(Crosspost, but what the hell)
Also, why do they persist in selling drives with a mislabled storage (e.g. the label says 2Tb but it's 1.81Tb).
+1. I have wondered that for many years.
A couple of issues:
1) For convenience, and because 2^10 isn't far off 10^3, Computer People use the SI prefixes to denote powers of 2, so k means 1024, M means 1048576, and so on. Meanwhile the rest of the world (but notably in this context Telecoms People), use them in the traditional power of ten sense, where k means 1000, M means 1000000 and so on. This isn't usually a problem until you're trying to work out how long a file of foo gibibytes
[1] will take to transfer on a network link of bar megabits per second, or similar.
At some point the marketroids worked this out and realised that if they used the decimal prefixes in their specifications, they could make their storage devices sound bigger. All the manufacturers quickly followed suit, so as not to lose the arms race, even if just amongst their less literate customers. And now we're stuck with it.

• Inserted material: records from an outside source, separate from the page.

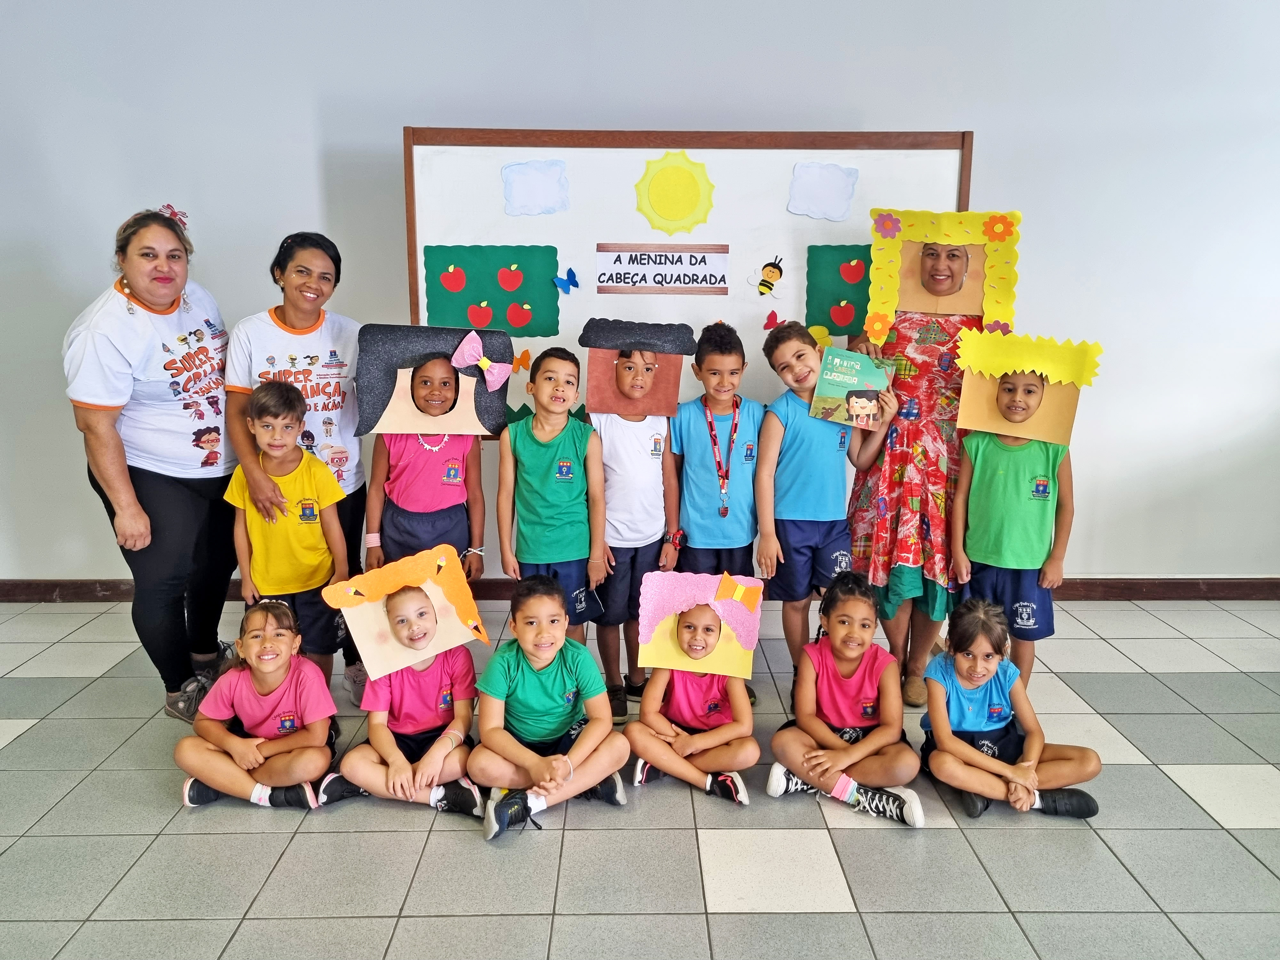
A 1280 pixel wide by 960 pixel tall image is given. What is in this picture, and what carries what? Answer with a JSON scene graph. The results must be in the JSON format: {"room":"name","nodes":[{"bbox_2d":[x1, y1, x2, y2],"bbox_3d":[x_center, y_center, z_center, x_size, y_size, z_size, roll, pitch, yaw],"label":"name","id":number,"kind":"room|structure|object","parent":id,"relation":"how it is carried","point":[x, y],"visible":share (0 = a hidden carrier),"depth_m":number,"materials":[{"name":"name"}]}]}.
{"room":"classroom","nodes":[
{"label":"classroom","id":0,"kind":"room"},
{"bbox_2d":[0,0,1279,588],"bbox_3d":[-0.136,-0.985,4.175,9.583,3.176,0.187,0,12,-1],"label":"wall","id":1,"kind":"structure","parent":0,"point":[997,138],"depth_m":4.02,"materials":[{"name":"white paint"}]},
{"bbox_2d":[0,577,1279,601],"bbox_3d":[0.112,0.506,4.472,8.333,0.101,0.020,0,12,-1],"label":"baseboard","id":2,"kind":"structure","parent":1,"relation":"attached to","point":[1178,587],"depth_m":4.47,"materials":[{"name":"brown wood"}]},
{"bbox_2d":[405,128,974,434],"bbox_3d":[0.188,-0.423,3.864,2.089,1.840,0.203,0,12,-1],"label":"whiteboard","id":3,"kind":"object","parent":1,"relation":"attached to","point":[788,157],"visible":0.58,"depth_m":3.73,"materials":[{"name":"white laminate"}]},
{"bbox_2d":[421,243,560,335],"bbox_3d":[-0.598,-0.763,3.874,0.507,0.355,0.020,0,12,-1],"label":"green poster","id":4,"kind":"object","parent":3,"relation":"attached to","point":[515,324],"visible":0.9,"depth_m":3.87,"materials":[{"name":"green"}]},
{"bbox_2d":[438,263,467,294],"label":"paper apple","id":5,"kind":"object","parent":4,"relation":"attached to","point":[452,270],"visible":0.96,"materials":[{"name":"red paper"}]},
{"bbox_2d":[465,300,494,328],"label":"paper apple","id":6,"kind":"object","parent":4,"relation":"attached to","point":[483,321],"visible":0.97,"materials":[{"name":"red paper"}]},
{"bbox_2d":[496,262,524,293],"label":"paper apple","id":7,"kind":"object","parent":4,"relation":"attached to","point":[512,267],"visible":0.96,"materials":[{"name":"red paper"}]},
{"bbox_2d":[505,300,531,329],"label":"paper apple","id":8,"kind":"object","parent":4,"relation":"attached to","point":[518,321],"visible":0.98,"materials":[{"name":"red paper"}]},
{"bbox_2d":[512,348,531,371],"bbox_3d":[-0.468,-0.456,3.700,0.102,0.094,0.027,0,12,-1],"label":"paper butterfly","id":9,"kind":"object","parent":3,"relation":"attached to","point":[523,353],"visible":0.88,"depth_m":3.70,"materials":[{"name":"orange paper"}]},
{"bbox_2d":[501,159,569,216],"label":"paper cloud","id":10,"kind":"object","parent":3,"relation":"attached to","point":[523,184],"visible":0.98,"materials":[{"name":"white"}]},
{"bbox_2d":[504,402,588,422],"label":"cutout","id":11,"kind":"object","parent":3,"relation":"attached to","point":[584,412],"visible":0.31,"depth_m":3.92,"materials":[{"name":"green paper"}]},
{"bbox_2d":[551,267,579,294],"bbox_3d":[-0.283,-0.760,3.678,0.103,0.094,0.031,0,12,-1],"label":"paper butterfly","id":12,"kind":"object","parent":3,"relation":"attached to","point":[571,272],"visible":0.98,"depth_m":3.68,"materials":[{"name":"blue paper"}]},
{"bbox_2d":[593,242,730,294],"bbox_3d":[0.085,-0.821,3.746,0.488,0.185,0.013,0,12,-1],"label":"sign","id":13,"kind":"object","parent":3,"relation":"attached to","point":[626,283],"visible":0.98,"depth_m":3.74,"materials":[{"name":"white paper"}]},
{"bbox_2d":[632,151,714,233],"bbox_3d":[0.133,-1.091,3.675,0.296,0.299,0.018,0,12,-1],"label":"cutout","id":14,"kind":"object","parent":3,"relation":"attached to","point":[655,187],"visible":0.97,"depth_m":3.67,"materials":[{"name":"yellow paper"}]},
{"bbox_2d":[751,256,784,296],"bbox_3d":[0.479,-0.752,3.565,0.130,0.140,0.025,0,12,-1],"label":"cutout","id":15,"kind":"object","parent":3,"relation":"attached to","point":[780,272],"visible":0.99,"depth_m":3.56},
{"bbox_2d":[762,311,781,331],"bbox_3d":[0.533,-0.619,3.782,0.092,0.082,0.026,0,12,-1],"label":"butterfly decoration","id":16,"kind":"object","parent":3,"relation":"attached to","point":[767,326],"visible":0.94,"depth_m":3.78,"materials":[{"name":"red"}]},
{"bbox_2d":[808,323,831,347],"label":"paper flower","id":17,"kind":"object","parent":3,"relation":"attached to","point":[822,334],"visible":0.62,"depth_m":3.81,"materials":[{"name":"yellow"}]},
{"bbox_2d":[787,161,859,221],"label":"paper cloud","id":18,"kind":"object","parent":3,"relation":"attached to","point":[838,184],"visible":0.98,"materials":[{"name":"white"}]},
{"bbox_2d":[804,243,871,338],"bbox_3d":[0.985,-0.748,3.853,0.632,0.370,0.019,0,12,-1],"label":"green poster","id":19,"kind":"object","parent":3,"relation":"attached to","point":[852,248],"visible":0.48,"depth_m":3.84,"materials":[{"name":"green paper"}]},
{"bbox_2d":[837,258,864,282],"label":"apple","id":20,"kind":"object","parent":19,"relation":"attached to","point":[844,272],"visible":0.98,"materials":[{"name":"red paper"}]},
{"bbox_2d":[0,594,1279,959],"bbox_3d":[-0.040,1.256,1.378,9.095,0.103,6.959,0,12,-1],"label":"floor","id":21,"kind":"structure","parent":0,"point":[738,918],"depth_m":2.54,"materials":[{"name":"grey tile"}]},
{"bbox_2d":[63,206,239,720],"bbox_3d":[-1.666,-0.049,3.389,0.525,1.610,0.831,0,12,-1],"label":"woman","id":22,"kind":"object","parent":21,"relation":"on","point":[115,391],"visible":0.96,"depth_m":3.20},
{"bbox_2d":[177,599,340,809],"bbox_3d":[-1.131,0.688,2.906,0.418,0.568,0.419,0,12,-1],"label":"child","id":23,"kind":"object","parent":21,"relation":"on","point":[282,678],"visible":0.95,"depth_m":2.83},
{"bbox_2d":[227,377,351,677],"bbox_3d":[-1.181,0.248,3.261,0.403,1.100,0.400,3,13,12],"label":"child","id":24,"kind":"object","parent":21,"relation":"on","point":[268,426],"visible":0.84,"depth_m":3.16},
{"bbox_2d":[220,231,377,701],"bbox_3d":[-1.219,-0.026,3.482,0.483,1.515,0.593,0,12,-1],"label":"woman","id":25,"kind":"object","parent":21,"relation":"on","point":[284,313],"visible":0.79,"depth_m":3.35},
{"bbox_2d":[320,576,484,816],"bbox_3d":[-0.706,0.648,2.905,0.440,0.666,0.471,0,12,-1],"label":"child","id":26,"kind":"object","parent":21,"relation":"on","point":[396,705],"visible":0.82,"depth_m":2.83},
{"bbox_2d":[363,340,487,579],"bbox_3d":[-0.747,0.134,3.397,0.397,1.220,0.405,-2,12,-11],"label":"child","id":27,"kind":"object","parent":21,"relation":"on","point":[412,466],"visible":0.66,"depth_m":3.27},
{"bbox_2d":[468,571,628,842],"bbox_3d":[-0.278,0.650,2.816,0.426,0.632,0.444,-5,13,-23],"label":"child","id":28,"kind":"object","parent":21,"relation":"on","point":[541,662],"visible":0.99,"depth_m":2.75},
{"bbox_2d":[495,344,608,662],"bbox_3d":[-0.298,0.191,3.279,0.363,1.183,0.402,0,12,-1],"label":"child","id":29,"kind":"object","parent":21,"relation":"on","point":[571,485],"visible":0.88,"depth_m":3.18},
{"bbox_2d":[584,324,687,717],"bbox_3d":[-0.032,0.151,3.383,0.386,1.269,0.456,0,12,-1],"label":"child","id":30,"kind":"object","parent":21,"relation":"on","point":[645,466],"visible":0.86,"depth_m":3.27},
{"bbox_2d":[625,583,759,803],"bbox_3d":[0.170,0.657,2.989,0.418,0.594,0.461,0,12,-1],"label":"child","id":31,"kind":"object","parent":21,"relation":"on","point":[676,692],"visible":0.9,"depth_m":2.89},
{"bbox_2d":[671,318,767,699],"bbox_3d":[0.277,0.108,3.478,0.373,1.258,0.412,0,12,-1],"label":"child","id":32,"kind":"object","parent":21,"relation":"on","point":[690,436],"visible":0.85,"depth_m":3.36},
{"bbox_2d":[753,318,895,696],"bbox_3d":[0.626,0.137,3.386,0.413,1.248,0.422,-4,13,-19],"label":"child","id":33,"kind":"object","parent":21,"relation":"on","point":[801,428],"visible":0.91,"depth_m":3.27},
{"bbox_2d":[809,346,895,428],"bbox_3d":[0.733,-0.304,3.330,0.256,0.242,0.148,3,13,13],"label":"book","id":34,"kind":"object","parent":33,"relation":"in","point":[841,375],"visible":0.93,"depth_m":3.32,"materials":[{"name":"paper"}]},
{"bbox_2d":[764,570,926,827],"bbox_3d":[0.621,0.653,2.894,0.430,0.601,0.468,2,12,10],"label":"child","id":35,"kind":"object","parent":21,"relation":"on","point":[838,743],"visible":0.99,"depth_m":2.83},
{"bbox_2d":[841,217,996,699],"bbox_3d":[1.017,-0.092,3.496,0.533,1.664,0.685,0,12,-1],"label":"woman","id":36,"kind":"object","parent":21,"relation":"on","point":[894,455],"visible":0.78,"depth_m":3.35},
{"bbox_2d":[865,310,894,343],"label":"paper flower","id":37,"kind":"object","parent":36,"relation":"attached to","point":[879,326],"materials":[{"name":"orange paper"}]},
{"bbox_2d":[917,597,1102,824],"bbox_3d":[1.061,0.693,2.847,0.433,0.550,0.432,0,12,-1],"label":"child","id":38,"kind":"object","parent":21,"relation":"on","point":[944,657],"visible":0.97,"depth_m":2.79},
{"bbox_2d":[948,357,1079,688],"bbox_3d":[1.277,0.214,3.296,0.413,1.122,0.418,6,14,26],"label":"child","id":39,"kind":"object","parent":21,"relation":"on","point":[1037,485],"visible":0.84,"depth_m":3.17},
{"bbox_2d":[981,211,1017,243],"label":"paper flower","id":40,"kind":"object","parent":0,"point":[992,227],"visible":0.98,"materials":[{"name":"orange paper"}]}
]}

2) Filesystems have overheads. You don't, outside of a few specialist contexts, just spew data to a storage device bit for bit. There's going to be some metadata to say where the file is (bear in mind it might be fragmented all over the disk, so this is non-trivial), what it's called, permissions and so on, as well as provide error-checking/correction. More subtly, the filesystem will divide the space up into blocks, and only store [part of] a single file in each block. Bigger blocks mean less metadata is needed, but more space wasted if the file is smaller than the block size (it's a judgement that you have to make when formatting a disk, based on what it's intended to be used for). This is how a file might appear to grow or shrink when copied from one filesystem to another, and why your file manager might quote different values for "file size" and "size on disk".
3) People sometimes confuse bits and bytes in abbreviations, because Non Computer People who aren't German aren't used to upper and lower case being an important part of the spelling. GB is gigabytes, whereas Gb is gigabits. The former being 8 times bigger, which is small enough a difference that you might not notice the way you would if you confused millilitres with megalitres.
[1] In a belated attempt to reduce confusion the IEC came up with new prefixes (kibi, mebi, gibi vs kilo mega, giga) for the binary-derived values. People sometimes use them. My recommendation would be to approach the specification of storage devices with the same degree of caution that one approaches the sizing of bicycle tyres, and to assume the decimal meaning unless it's the funny 'i' version.